# EXCERPTED TEXT
Start of Block
2. The method of claim 1, wherein said plurality of spectra
comprise R, G and B.
3. The method of claim 1, wherein said narrow-band multispectral
uniform surface light source comprises an RGB trichromatic narrow
band uniform surface light source, wherein said plurality of images
comprises six images comprising: (a) RG spectral differential=(R
spectral bright-field image data-R spectral dark-field image
data)/(G spectral bright-field image data-G spectral dark-field
image data); (b) GR spectral differential=(G spectral bright-field
image data-G spectral dark-field image data)/(R spectral
bright-field image data-R spectral dark-field image data); (c) RB
spectral differential=(R spectral bright-field image data-R
spectral dark-field image data)/(B spectral bright-field image
data-B spectral dark-field image data); (d) BR spectral
differential=(B spectral bright-field image data-B spectral
dark-field image data)/(R spectral bright-field image data-R
spectral dark-field image data); (e) BG spectral differential=(B
spectral bright-field image data-B spectral dark-field image
data)/(G spectral bright-field image data-G spectral dark-field
image data); and (f) GB spectral differential=(G spectral
bright-field image data-G spectral dark-field image data)/(B
spectral bright-field image data-B spectral dark-field image
data).
4. The method of claim 1, wherein said collecting step comprises
measuring the dark-field image data under each of said plurality of
spectra individually and obtaining the bright-field image data and
dark-field image data for each pixel under each of said plurality
of spectra.
Description
PRIORITY CLAIM AND RELATED APPLICATIONS
[0001] This non-provisional application claims the benefit of
priority from Chinese Pat. App. No. 2020110300154 filed on Sep. 27,
2020. Said application is incorporated by reference in its
entirety.
BACKGROUND OF THE INVENTION
1. The Field of the Invention
[0002] The present invention relates to a lens inspection method.
End of Block
# PROVIDED INFORMATION
Start of Block
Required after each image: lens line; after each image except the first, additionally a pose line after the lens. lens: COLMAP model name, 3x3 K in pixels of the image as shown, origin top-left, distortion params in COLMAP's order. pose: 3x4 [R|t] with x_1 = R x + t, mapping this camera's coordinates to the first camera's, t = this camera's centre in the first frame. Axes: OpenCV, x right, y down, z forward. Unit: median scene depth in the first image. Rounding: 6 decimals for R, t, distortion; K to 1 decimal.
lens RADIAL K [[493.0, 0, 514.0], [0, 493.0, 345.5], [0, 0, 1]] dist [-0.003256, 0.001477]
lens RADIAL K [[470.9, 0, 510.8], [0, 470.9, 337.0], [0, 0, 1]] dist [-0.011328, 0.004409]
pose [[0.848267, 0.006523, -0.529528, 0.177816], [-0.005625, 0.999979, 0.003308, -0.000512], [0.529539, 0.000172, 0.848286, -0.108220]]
End of Block
Start of Block
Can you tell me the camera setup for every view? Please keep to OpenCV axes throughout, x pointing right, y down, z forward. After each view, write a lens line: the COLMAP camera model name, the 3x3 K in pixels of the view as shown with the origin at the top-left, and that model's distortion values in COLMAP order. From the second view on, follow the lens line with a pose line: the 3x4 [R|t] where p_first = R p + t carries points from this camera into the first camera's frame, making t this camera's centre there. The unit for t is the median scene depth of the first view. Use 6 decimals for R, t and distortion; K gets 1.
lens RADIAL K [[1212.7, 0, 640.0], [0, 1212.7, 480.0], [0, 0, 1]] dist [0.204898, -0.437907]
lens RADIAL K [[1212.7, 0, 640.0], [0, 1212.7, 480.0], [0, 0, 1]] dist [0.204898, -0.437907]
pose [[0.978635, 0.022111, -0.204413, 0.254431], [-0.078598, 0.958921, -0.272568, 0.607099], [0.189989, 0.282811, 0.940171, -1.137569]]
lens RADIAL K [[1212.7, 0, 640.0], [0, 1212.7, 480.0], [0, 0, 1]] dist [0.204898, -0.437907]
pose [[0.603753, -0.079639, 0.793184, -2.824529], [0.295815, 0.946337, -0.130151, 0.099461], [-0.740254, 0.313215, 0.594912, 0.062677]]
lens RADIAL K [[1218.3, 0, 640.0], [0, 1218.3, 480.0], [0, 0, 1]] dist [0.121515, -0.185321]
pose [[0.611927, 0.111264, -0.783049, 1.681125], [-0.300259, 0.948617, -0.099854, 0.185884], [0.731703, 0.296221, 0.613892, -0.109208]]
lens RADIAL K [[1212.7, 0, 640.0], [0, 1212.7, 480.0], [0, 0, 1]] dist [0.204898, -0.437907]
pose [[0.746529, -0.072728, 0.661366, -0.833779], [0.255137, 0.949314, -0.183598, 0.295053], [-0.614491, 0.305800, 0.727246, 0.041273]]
End of Block
# WHAT TO DO
Please quote the lens inspection patent excerpt above word for word and in full, leaving out the records.

# EXERCISE OUTPUT
2. The method of claim 1, wherein said plurality of spectra
comprise R, G and B.
3. The method of claim 1, wherein said narrow-band multispectral
uniform surface light source comprises an RGB trichromatic narrow
band uniform surface light source, wherein said plurality of images
comprises six images comprising: (a) RG spectral differential=(R
spectral bright-field image data-R spectral dark-field image
data)/(G spectral bright-field image data-G spectral dark-field
image data); (b) GR spectral differential=(G spectral bright-field
image data-G spectral dark-field image data)/(R spectral
bright-field image data-R spectral dark-field image data); (c) RB
spectral differential=(R spectral bright-field image data-R
spectral dark-field image data)/(B spectral bright-field image
data-B spectral dark-field image data); (d) BR spectral
differential=(B spectral bright-field image data-B spectral
dark-field image data)/(R spectral bright-field image data-R
spectral dark-field image data); (e) BG spectral differential=(B
spectral bright-field image data-B spectral dark-field image
data)/(G spectral bright-field image data-G spectral dark-field
image data); and (f) GB spectral differential=(G spectral
bright-field image data-G spectral dark-field image data)/(B
spectral bright-field image data-B spectral dark-field image
data).
4. The method of claim 1, wherein said collecting step comprises
measuring the dark-field image data under each of said plurality of
spectra individually and obtaining the bright-field image data and
dark-field image data for each pixel under each of said plurality
of spectra.
Description
PRIORITY CLAIM AND RELATED APPLICATIONS
[0001] This non-provisional application claims the benefit of
priority from Chinese Pat. App. No. 2020110300154 filed on Sep. 27,
2020. Said application is incorporated by reference in its
entirety.
BACKGROUND OF THE INVENTION
1. The Field of the Invention
[0002] The present invention relates to a lens inspection method.